** Opening GIVEN ENTRIES block **

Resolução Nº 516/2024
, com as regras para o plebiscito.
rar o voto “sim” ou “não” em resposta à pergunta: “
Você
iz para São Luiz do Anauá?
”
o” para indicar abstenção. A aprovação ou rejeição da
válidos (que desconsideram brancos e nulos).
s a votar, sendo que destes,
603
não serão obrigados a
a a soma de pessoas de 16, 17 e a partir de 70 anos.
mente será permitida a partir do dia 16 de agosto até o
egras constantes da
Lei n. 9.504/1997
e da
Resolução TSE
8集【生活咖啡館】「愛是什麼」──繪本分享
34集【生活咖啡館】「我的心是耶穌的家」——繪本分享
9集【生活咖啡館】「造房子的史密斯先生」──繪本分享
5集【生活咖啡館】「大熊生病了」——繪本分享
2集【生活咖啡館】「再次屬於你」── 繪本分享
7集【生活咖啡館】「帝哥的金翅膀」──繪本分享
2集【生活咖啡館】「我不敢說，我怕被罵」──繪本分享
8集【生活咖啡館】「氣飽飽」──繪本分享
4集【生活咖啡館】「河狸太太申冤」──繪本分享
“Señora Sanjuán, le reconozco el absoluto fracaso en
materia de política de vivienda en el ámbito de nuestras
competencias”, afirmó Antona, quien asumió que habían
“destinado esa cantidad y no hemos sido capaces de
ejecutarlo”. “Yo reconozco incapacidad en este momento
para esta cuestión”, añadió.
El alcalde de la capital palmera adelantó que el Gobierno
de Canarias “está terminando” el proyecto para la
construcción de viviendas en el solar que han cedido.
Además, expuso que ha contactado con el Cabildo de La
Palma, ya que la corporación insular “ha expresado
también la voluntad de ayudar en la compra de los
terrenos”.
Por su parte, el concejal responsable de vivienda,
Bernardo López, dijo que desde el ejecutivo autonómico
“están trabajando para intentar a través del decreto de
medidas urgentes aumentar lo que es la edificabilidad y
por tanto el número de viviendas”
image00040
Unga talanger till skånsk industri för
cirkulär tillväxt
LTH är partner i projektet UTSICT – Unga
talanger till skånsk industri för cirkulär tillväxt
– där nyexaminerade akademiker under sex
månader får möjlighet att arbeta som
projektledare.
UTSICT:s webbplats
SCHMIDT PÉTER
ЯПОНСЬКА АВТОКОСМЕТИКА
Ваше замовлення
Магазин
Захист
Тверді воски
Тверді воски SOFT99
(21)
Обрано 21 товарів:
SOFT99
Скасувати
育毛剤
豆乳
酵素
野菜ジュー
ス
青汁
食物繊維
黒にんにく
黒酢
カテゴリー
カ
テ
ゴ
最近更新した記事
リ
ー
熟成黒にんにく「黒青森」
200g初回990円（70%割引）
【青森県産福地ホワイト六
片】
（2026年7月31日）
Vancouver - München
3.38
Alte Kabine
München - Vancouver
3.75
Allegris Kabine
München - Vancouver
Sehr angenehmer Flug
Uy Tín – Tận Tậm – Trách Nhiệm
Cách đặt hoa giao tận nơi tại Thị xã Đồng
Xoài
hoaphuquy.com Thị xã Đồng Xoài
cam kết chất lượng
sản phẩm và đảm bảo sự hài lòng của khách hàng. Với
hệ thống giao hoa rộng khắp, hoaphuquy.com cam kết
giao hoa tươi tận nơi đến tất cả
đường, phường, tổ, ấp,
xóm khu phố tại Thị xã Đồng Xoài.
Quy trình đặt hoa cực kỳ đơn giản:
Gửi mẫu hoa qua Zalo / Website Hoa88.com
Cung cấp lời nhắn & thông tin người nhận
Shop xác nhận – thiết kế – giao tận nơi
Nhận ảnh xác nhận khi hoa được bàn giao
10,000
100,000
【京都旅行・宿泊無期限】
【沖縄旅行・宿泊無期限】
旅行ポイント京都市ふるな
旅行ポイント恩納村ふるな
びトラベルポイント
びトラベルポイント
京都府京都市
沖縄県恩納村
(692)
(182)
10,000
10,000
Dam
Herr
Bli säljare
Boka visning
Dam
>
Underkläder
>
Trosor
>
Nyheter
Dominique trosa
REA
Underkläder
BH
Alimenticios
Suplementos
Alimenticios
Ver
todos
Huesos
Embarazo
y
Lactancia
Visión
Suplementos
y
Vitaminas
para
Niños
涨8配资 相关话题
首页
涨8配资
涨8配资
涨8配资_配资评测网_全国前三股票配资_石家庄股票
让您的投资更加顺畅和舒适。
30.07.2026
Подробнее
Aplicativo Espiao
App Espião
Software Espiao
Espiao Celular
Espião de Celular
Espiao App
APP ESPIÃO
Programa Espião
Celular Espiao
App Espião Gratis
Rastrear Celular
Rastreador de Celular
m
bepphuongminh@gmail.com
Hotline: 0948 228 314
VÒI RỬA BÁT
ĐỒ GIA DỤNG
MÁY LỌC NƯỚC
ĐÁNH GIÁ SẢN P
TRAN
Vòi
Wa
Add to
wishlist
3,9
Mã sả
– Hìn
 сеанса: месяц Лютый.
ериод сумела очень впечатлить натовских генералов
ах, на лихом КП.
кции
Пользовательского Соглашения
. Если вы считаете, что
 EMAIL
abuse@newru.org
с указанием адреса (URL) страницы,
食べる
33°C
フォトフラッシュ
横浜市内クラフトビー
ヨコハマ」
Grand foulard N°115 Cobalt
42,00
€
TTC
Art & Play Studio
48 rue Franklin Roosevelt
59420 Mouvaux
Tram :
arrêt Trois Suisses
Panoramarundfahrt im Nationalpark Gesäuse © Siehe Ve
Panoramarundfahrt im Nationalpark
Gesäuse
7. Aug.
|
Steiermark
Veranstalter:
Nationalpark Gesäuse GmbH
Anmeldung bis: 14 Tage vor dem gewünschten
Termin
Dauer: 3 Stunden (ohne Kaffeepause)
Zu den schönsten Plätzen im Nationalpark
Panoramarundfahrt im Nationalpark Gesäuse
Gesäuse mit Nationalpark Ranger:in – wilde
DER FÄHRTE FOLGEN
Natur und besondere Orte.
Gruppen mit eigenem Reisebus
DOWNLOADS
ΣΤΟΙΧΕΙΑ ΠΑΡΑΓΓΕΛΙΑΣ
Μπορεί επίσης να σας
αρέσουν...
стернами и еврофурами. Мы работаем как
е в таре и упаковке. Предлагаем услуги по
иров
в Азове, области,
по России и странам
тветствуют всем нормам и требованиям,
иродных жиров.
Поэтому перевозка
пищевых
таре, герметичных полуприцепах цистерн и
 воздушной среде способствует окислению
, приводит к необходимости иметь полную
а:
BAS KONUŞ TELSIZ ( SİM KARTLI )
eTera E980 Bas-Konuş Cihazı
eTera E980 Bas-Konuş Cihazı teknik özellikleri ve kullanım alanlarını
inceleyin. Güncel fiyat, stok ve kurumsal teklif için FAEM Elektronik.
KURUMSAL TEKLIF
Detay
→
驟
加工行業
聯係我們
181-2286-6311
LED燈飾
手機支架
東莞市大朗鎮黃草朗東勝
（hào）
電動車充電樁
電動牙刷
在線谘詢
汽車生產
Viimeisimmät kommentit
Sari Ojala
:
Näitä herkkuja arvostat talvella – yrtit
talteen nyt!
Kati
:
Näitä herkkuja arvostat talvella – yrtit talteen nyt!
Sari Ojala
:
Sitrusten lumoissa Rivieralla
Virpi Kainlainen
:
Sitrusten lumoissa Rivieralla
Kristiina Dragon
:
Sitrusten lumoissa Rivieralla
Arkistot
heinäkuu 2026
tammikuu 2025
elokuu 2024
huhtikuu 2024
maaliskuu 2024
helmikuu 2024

** Closing GIVEN ENTRIES block **

PROBLEM TO SOLVE:
Rewrite the lines of all the records above as a numbered list, one line per item, leaving out any blank lines.

EXERCISE OUTPUT:
1. Resolução Nº 516/2024
2. , com as regras para o plebiscito.
3. rar o voto “sim” ou “não” em resposta à pergunta: “
4. Você
5. iz para São Luiz do Anauá?
6. ”
7. o” para indicar abstenção. A aprovação ou rejeição da
8. válidos (que desconsideram brancos e nulos).
9. s a votar, sendo que destes,
10. 603
11. não serão obrigados a
12. a a soma de pessoas de 16, 17 e a partir de 70 anos.
13. mente será permitida a partir do dia 16 de agosto até o
14. egras constantes da
15. Lei n. 9.504/1997
16. e da
17. Resolução TSE
18. 8集【生活咖啡館】「愛是什麼」──繪本分享
19. 34集【生活咖啡館】「我的心是耶穌的家」——繪本分享
20. 9集【生活咖啡館】「造房子的史密斯先生」──繪本分享
21. 5集【生活咖啡館】「大熊生病了」——繪本分享
22. 2集【生活咖啡館】「再次屬於你」── 繪本分享
23. 7集【生活咖啡館】「帝哥的金翅膀」──繪本分享
24. 2集【生活咖啡館】「我不敢說，我怕被罵」──繪本分享
25. 8集【生活咖啡館】「氣飽飽」──繪本分享
26. 4集【生活咖啡館】「河狸太太申冤」──繪本分享
27. “Señora Sanjuán, le reconozco el absoluto fracaso en
28. materia de política de vivienda en el ámbito de nuestras
29. competencias”, afirmó Antona, quien asumió que habían
30. “destinado esa cantidad y no hemos sido capaces de
31. ejecutarlo”. “Yo reconozco incapacidad en este momento
32. para esta cuestión”, añadió.
33. El alcalde de la capital palmera adelantó que el Gobierno
34. de Canarias “está terminando” el proyecto para la
35. construcción de viviendas en el solar que han cedido.
36. Además, expuso que ha contactado con el Cabildo de La
37. Palma, ya que la corporación insular “ha expresado
38. también la voluntad de ayudar en la compra de los
39. terrenos”.
40. Por su parte, el concejal responsable de vivienda,
41. Bernardo López, dijo que desde el ejecutivo autonómico
42. “están trabajando para intentar a través del decreto de
43. medidas urgentes aumentar lo que es la edificabilidad y
44. por tanto el número de viviendas”
45. image00040
46. Unga talanger till skånsk industri för
47. cirkulär tillväxt
48. LTH är partner i projektet UTSICT – Unga
49. talanger till skånsk industri för cirkulär tillväxt
50. – där nyexaminerade akademiker under sex
51. månader får möjlighet att arbeta som
52. projektledare.
53. UTSICT:s webbplats
54. SCHMIDT PÉTER
55. ЯПОНСЬКА АВТОКОСМЕТИКА
56. Ваше замовлення
57. Магазин
58. Захист
59. Тверді воски
60. Тверді воски SOFT99
61. (21)
62. Обрано 21 товарів:
63. SOFT99
64. Скасувати
65. 育毛剤
66. 豆乳
67. 酵素
68. 野菜ジュー
69. ス
70. 青汁
71. 食物繊維
72. 黒にんにく
73. 黒酢
74. カテゴリー
75. カ
76. テ
77. ゴ
78. 最近更新した記事
79. リ
80. ー
81. 熟成黒にんにく「黒青森」
82. 200g初回990円（70%割引）
83. 【青森県産福地ホワイト六
84. 片】
85. （2026年7月31日）
86. Vancouver - München
87. 3.38
88. Alte Kabine
89. München - Vancouver
90. 3.75
91. Allegris Kabine
92. München - Vancouver
93. Sehr angenehmer Flug
94. Uy Tín – Tận Tậm – Trách Nhiệm
95. Cách đặt hoa giao tận nơi tại Thị xã Đồng
96. Xoài
97. hoaphuquy.com Thị xã Đồng Xoài
98. cam kết chất lượng
99. sản phẩm và đảm bảo sự hài lòng của khách hàng. Với
100. hệ thống giao hoa rộng khắp, hoaphuquy.com cam kết
101. giao hoa tươi tận nơi đến tất cả
102. đường, phường, tổ, ấp,
103. xóm khu phố tại Thị xã Đồng Xoài.
104. Quy trình đặt hoa cực kỳ đơn giản:
105. Gửi mẫu hoa qua Zalo / Website Hoa88.com
106. Cung cấp lời nhắn & thông tin người nhận
107. Shop xác nhận – thiết kế – giao tận nơi
108. Nhận ảnh xác nhận khi hoa được bàn giao
109. 10,000
110. 100,000
111. 【京都旅行・宿泊無期限】
112. 【沖縄旅行・宿泊無期限】
113. 旅行ポイント京都市ふるな
114. 旅行ポイント恩納村ふるな
115. びトラベルポイント
116. びトラベルポイント
117. 京都府京都市
118. 沖縄県恩納村
119. (692)
120. (182)
121. 10,000
122. 10,000
123. Dam
124. Herr
125. Bli säljare
126. Boka visning
127. Dam
128. >
129. Underkläder
130. >
131. Trosor
132. >
133. Nyheter
134. Dominique trosa
135. REA
136. Underkläder
137. BH
138. Alimenticios
139. Suplementos
140. Alimenticios
141. Ver
142. todos
143. Huesos
144. Embarazo
145. y
146. Lactancia
147. Visión
148. Suplementos
149. y
150. Vitaminas
151. para
152. Niños
153. 涨8配资 相关话题
154. 首页
155. 涨8配资
156. 涨8配资
157. 涨8配资_配资评测网_全国前三股票配资_石家庄股票
158. 让您的投资更加顺畅和舒适。
159. 30.07.2026
160. Подробнее
161. Aplicativo Espiao
162. App Espião
163. Software Espiao
164. Espiao Celular
165. Espião de Celular
166. Espiao App
167. APP ESPIÃO
168. Programa Espião
169. Celular Espiao
170. App Espião Gratis
171. Rastrear Celular
172. Rastreador de Celular
173. m
174. bepphuongminh@gmail.com
175. Hotline: 0948 228 314
176. VÒI RỬA BÁT
177. ĐỒ GIA DỤNG
178. MÁY LỌC NƯỚC
179. ĐÁNH GIÁ SẢN P
180. TRAN
181. Vòi
182. Wa
183. Add to
184. wishlist
185. 3,9
186. Mã sả
187. – Hìn
188.  сеанса: месяц Лютый.
189. ериод сумела очень впечатлить натовских генералов
190. ах, на лихом КП.
191. кции
192. Пользовательского Соглашения
193. . Если вы считаете, что
194.  EMAIL
195. abuse@newru.org
196. с указанием адреса (URL) страницы,
197. 食べる
198. 33°C
199. フォトフラッシュ
200. 横浜市内クラフトビー
201. ヨコハマ」
202. Grand foulard N°115 Cobalt
203. 42,00
204. €
205. TTC
206. Art & Play Studio
207. 48 rue Franklin Roosevelt
208. 59420 Mouvaux
209. Tram :
210. arrêt Trois Suisses
211. Panoramarundfahrt im Nationalpark Gesäuse © Siehe Ve
212. Panoramarundfahrt im Nationalpark
213. Gesäuse
214. 7. Aug.
215. |
216. Steiermark
217. Veranstalter:
218. Nationalpark Gesäuse GmbH
219. Anmeldung bis: 14 Tage vor dem gewünschten
220. Termin
221. Dauer: 3 Stunden (ohne Kaffeepause)
222. Zu den schönsten Plätzen im Nationalpark
223. Panoramarundfahrt im Nationalpark Gesäuse
224. Gesäuse mit Nationalpark Ranger:in – wilde
225. DER FÄHRTE FOLGEN
226. Natur und besondere Orte.
227. Gruppen mit eigenem Reisebus
228. DOWNLOADS
229. ΣΤΟΙΧΕΙΑ ΠΑΡΑΓΓΕΛΙΑΣ
230. Μπορεί επίσης να σας
231. αρέσουν...
232. стернами и еврофурами. Мы работаем как
233. е в таре и упаковке. Предлагаем услуги по
234. иров
235. в Азове, области,
236. по России и странам
237. тветствуют всем нормам и требованиям,
238. иродных жиров.
239. Поэтому перевозка
240. пищевых
241. таре, герметичных полуприцепах цистерн и
242.  воздушной среде способствует окислению
243. , приводит к необходимости иметь полную
244. а:
245. BAS KONUŞ TELSIZ ( SİM KARTLI )
246. eTera E980 Bas-Konuş Cihazı
247. eTera E980 Bas-Konuş Cihazı teknik özellikleri ve kullanım alanlarını
248. inceleyin. Güncel fiyat, stok ve kurumsal teklif için FAEM Elektronik.
249. KURUMSAL TEKLIF
250. Detay
251. →
252. 驟
253. 加工行業
254. 聯係我們
255. 181-2286-6311
256. LED燈飾
257. 手機支架
258. 東莞市大朗鎮黃草朗東勝
259. （hào）
260. 電動車充電樁
261. 電動牙刷
262. 在線谘詢
263. 汽車生產
264. Viimeisimmät kommentit
265. Sari Ojala
266. :
267. Näitä herkkuja arvostat talvella – yrtit
268. talteen nyt!
269. Kati
270. :
271. Näitä herkkuja arvostat talvella – yrtit talteen nyt!
272. Sari Ojala
273. :
274. Sitrusten lumoissa Rivieralla
275. Virpi Kainlainen
276. :
277. Sitrusten lumoissa Rivieralla
278. Kristiina Dragon
279. :
280. Sitrusten lumoissa Rivieralla
281. Arkistot
282. heinäkuu 2026
283. tammikuu 2025
284. elokuu 2024
285. huhtikuu 2024
286. maaliskuu 2024
287. helmikuu 2024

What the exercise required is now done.